§ **Aim of the exercise**: All lines from the one containing "Structures marked on" through the end of the data below are to be transcribed exactly. Leave out the rest.

§ **Supplied data**:
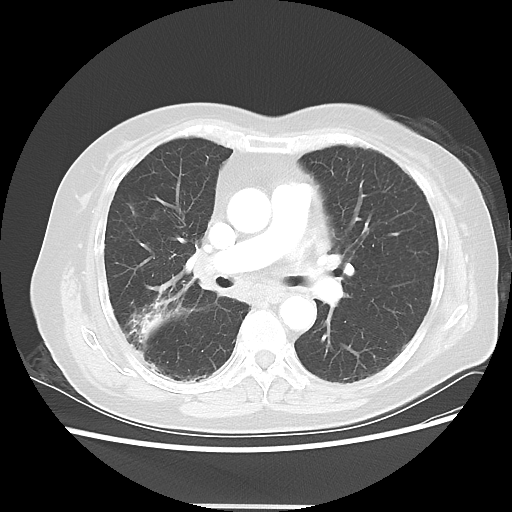
Chest CT, one axial slice. Reconstruction kernel LUNG. Lung window (W 1500 / L -600 HU). 5 mm slice thickness. 512 × 512 image matrix, field of view 360 × 360 mm. Female patient, age 72 years. From the clinical record (not read from this slice): clinical TNM (as recorded): T2 N1 M0; histopathological grade: G1.
Structures marked on this image (rectangle marked by the reading radiologist):
- lung tumour (recorded histology: adenocarcinoma): bounding box (x1, y1, x2, y2) in pixels: (139, 314, 163, 345)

§ **Exercise answer**:
Structures marked on this image (rectangle marked by the reading radiologist):
- lung tumour (recorded histology: adenocarcinoma): bounding box (x1, y1, x2, y2) in pixels: (139, 314, 163, 345)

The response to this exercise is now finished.